■ **Your assignment**
Write out the records once more, exactly as given.

_ _ _ _ _

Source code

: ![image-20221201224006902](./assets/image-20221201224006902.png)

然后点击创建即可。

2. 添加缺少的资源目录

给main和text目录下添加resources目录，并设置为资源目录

_ _ _ _ _

■ **Solution below**
Source code

: ![image-20221201224006902](./assets/image-20221201224006902.png)

然后点击创建即可。

2. 添加缺少的资源目录

给main和text目录下添加resources目录，并设置为资源目录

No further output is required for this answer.